Furthermore, it takes an additional argument that defines the index with which the search should start:

>>> string.find ("banana", "na", 3)
4

Or it can take two additional arguments specifying a range of indexes:

>>> string.find ("bob", "b", 1, 2)
-1

In this example, the search fails because the letter b does not appear in the index range from 1 to 2 (which no longer contains 2).

7.10 Classification of characters

It is often necessary to look at a single character and see whether it is a lower or upper case letter, or whether it is a letter or a number. The string module provides some constants that are useful for this purpose.

The string string.lowercase contains all letters that the system considers to be lowercase. Similarly, string.uppercase contains all capital letters. Try the following and see what result you get:

>>> print string.lowercase
>>> print string.uppercase
>>> print string.digits

We can use this constant and find to classify letters. For example, if find (lowercase, ch) returns a value other than -1, then ch must be a lowercase letter:

defisLower (ch):
return find (string.lowercase, ch)! = -1

Alternatively, we can also use the in operator, which determines whether a character occurs in a string:

defisLower (ch):
return ch in string.lowercase

Another alternative is to use the comparison operator:

defisLower (ch):
return'a '<= ch <=' z '

If ch between a and z it must be a lowercase letter.

Exercise: think about which version of isLower will be the fastest. Can you think of other reasons besides speed of execution for preferring this or that version?

Another constant defined in the string module may surprise you when you look at it:

>>> print string.whitespace

Whitespace Characters move the cursor without outputting anything. They show the "white space" between the visible characters (at least on white paper). The constant string.whitespace contains all such invisible characters, including the space, tab (\ t), and newline (\ n).

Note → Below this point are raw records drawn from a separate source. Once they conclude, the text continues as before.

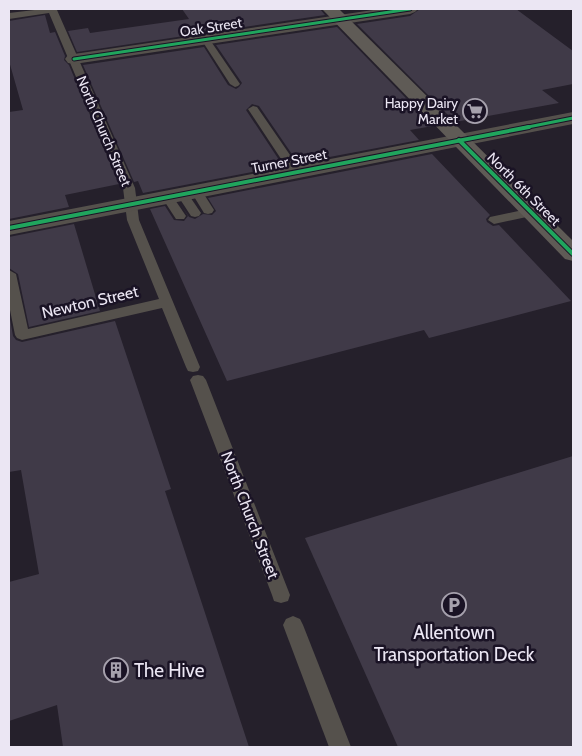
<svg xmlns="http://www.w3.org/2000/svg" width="582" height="756" font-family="Cabin,sans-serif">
	<rect width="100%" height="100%" fill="#25202b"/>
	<g fill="#403a48">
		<polygon points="182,9 320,9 325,15 77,52 68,31 88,28 90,33 189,19"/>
		<polygon points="420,9 516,9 573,51 573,84 542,90 559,103 455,122 357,24 410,16"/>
		<polygon points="45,15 50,33 55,32 65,56 64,60 69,65 119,184 65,195 69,207 9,219 9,112 23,110 9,61 9,21"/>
		<polygon points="337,27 433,126 410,130 419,140 298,163 259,106 252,104 246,110 283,166 143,193 138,181 134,182 83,65 204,47 228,85 236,89 239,87 242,83 216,45"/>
		<polygon points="432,154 490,215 486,219 487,222 493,226 499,225 571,301 429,338 424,330 227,381 150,209 165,206 174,220 184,221 188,216 180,203 189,217 195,219 203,214 212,215 216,211 208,198"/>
		<polygon points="74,224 100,311 29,327 18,274 9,268 9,237"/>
		<polygon points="9,313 13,336 16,340 22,342 115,321 171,489 165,491 249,747 63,747 57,705 9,721 9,582 39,574 21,470 9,472"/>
		<polygon points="573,456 573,747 398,747 305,538"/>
	</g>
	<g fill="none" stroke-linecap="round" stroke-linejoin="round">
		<g fill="#55514c" fill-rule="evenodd">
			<polygon points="43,9 57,10 135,188 139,220 200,367 198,371 193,372 188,371 186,367 162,308 22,340 17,338 15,335 9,305 9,270 16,274 28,329 159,299 127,220 123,188 49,13 9,19 9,13"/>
			<polygon points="205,36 208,37 240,84 238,86 235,87 230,84 201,39"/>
			<polygon points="253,106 257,107 301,171 299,173 291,173 289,171 248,109"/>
			<polygon points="196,187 200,188 214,210 212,213 208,214 204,213 190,190"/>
			<polygon points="182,189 186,191 201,213 199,216 195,217 191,216 176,193"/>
			<polygon points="167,192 171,194 186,216 184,219 176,219 174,216 161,196"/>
			<polygon points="532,208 538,212 536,215 494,224 488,220 490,217"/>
			<polygon points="198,375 203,376 206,380 290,595 288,601 281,603 274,601 272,595 190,380 193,376"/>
			<polygon points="293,616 300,619 303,625 351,747 329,747 283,625 286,619"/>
		</g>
		<polygon fill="#55514c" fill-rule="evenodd" points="380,9 418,9 415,12 410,14 74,64 68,63 65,59 68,55 74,54"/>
		<polygon fill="#55514c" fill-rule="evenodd" points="573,112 573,124 9,235 9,221"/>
		<polygon fill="#5f5b56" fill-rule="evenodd" points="322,9 339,9 573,241 573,261 565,259"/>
		<defs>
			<g id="cycleway-far1">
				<polyline points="74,59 410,9"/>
				<polyline points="523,128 573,118"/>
			</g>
			<g id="cycleway">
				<polyline points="459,140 573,254"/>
				<polyline points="9,228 529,127"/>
			</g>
		</defs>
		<use href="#cycleway-far1" stroke="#1a1325" stroke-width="5"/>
		<use href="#cycleway" stroke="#1a1325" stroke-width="6"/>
		<use href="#cycleway-far1" stroke="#20a55d" stroke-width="3"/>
		<use href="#cycleway" stroke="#20a55d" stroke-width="4"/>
	</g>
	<defs>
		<symbol id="supermarket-ring" viewBox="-11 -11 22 22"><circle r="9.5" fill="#1a1325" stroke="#a6a1ad" stroke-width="1.5"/><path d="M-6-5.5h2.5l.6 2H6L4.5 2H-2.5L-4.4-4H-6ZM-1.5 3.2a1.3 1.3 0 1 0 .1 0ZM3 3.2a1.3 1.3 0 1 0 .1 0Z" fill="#a6a1ad"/></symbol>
		<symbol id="parking-ring" viewBox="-11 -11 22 22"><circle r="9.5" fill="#1a1325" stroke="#a6a1ad" stroke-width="1.5"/><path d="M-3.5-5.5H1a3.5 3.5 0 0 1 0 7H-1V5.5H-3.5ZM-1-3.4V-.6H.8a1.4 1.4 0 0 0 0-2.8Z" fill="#a6a1ad"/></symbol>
		<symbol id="building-ring" viewBox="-11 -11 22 22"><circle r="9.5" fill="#1a1325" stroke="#a6a1ad" stroke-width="1.5"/><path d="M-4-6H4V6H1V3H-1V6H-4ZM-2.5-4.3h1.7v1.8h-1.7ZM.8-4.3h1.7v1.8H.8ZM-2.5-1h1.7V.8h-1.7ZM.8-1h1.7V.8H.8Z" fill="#a6a1ad"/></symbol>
	</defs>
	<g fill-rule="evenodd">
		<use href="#supermarket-ring" x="461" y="97" width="28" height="28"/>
		<use href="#parking-ring" x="440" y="591" width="28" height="28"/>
		<use href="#building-ring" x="102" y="656" width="28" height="28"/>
	</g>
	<g text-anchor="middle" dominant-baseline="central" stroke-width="5" stroke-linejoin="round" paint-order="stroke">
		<g font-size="14" fill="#ebe6f3" stroke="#1a1325">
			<text transform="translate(211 27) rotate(-9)">Oak Street</text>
			<text transform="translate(104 131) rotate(67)">North Church Street</text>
			<text transform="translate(289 161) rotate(-11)">Turner Street</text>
			<text transform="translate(524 189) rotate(45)">North 6th Street</text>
		</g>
		<g font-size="14" fill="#ebe6f3" stroke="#1a1325" text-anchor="end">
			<text x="458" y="103">Happy Dairy<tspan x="458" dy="16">Market</tspan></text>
		</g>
		<g font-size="16" fill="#ebe6f3" stroke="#1a1325">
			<text transform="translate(90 302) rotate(-13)">Newton Street</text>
			<text transform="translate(250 515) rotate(69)">North Church Street</text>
		</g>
		<g font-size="19" fill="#ebe6f3" stroke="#1a1325">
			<text x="454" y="632">Allentown<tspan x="454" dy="22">Transportation Deck</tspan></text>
			<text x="134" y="670" text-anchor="start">The Hive</text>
		</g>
	</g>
	<rect width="582" height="756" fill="none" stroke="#ebe6f3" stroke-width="20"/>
</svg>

There are a number of other useful functions in the string module. but this book is not intended to be a reference manual, unlike the Python Library Reference. It is available, along with other extensive documentation, on the Python website: www.python.org

7.11 Glossary

composite data type
A data type in which the values ​​consist of components, i.e. elements that are themselves values.
compound data type
A data type in which the values ​​are made up of components, or elements, that are themselves values.
run through
Carry out a similar operation for all elements of a set in sequence.
traverse
To iterate through the elements of a set, performing a similar operation on each.
index
A variable or value that is used to select an element of an ordered set, e.g. B. a character from a string
index
A variable or value used to select a member of an ordered set, such as a character from a string.
section
Part of a string specified by a range of indices.
slice
A part of a string specified by a range of indices.
changeable
A composite data type whose elements can be reassigned values.
mutable
A compound data types whose elements can be assigned new values.
counter
A variable that is used to count something. Usually it is initialized with zero and then incremented.
counter
A variable used to count something, usually initialized to zero and then incremented.
increment
Increase the value of a variable by one.
increment
To increase the value of a variable by one.
decrement
Decrease the value of a variable by one.
decrement
To decrease the value of a variable by one.
Whitespace sign
All characters that move the cursor without outputting any visible characters. The constant string.whitespace contains all "whitespace" characters.
whitespace
Any of the characters that move the cursor without printing visible characters. The constant string, whitespace contains all the whitespace characters.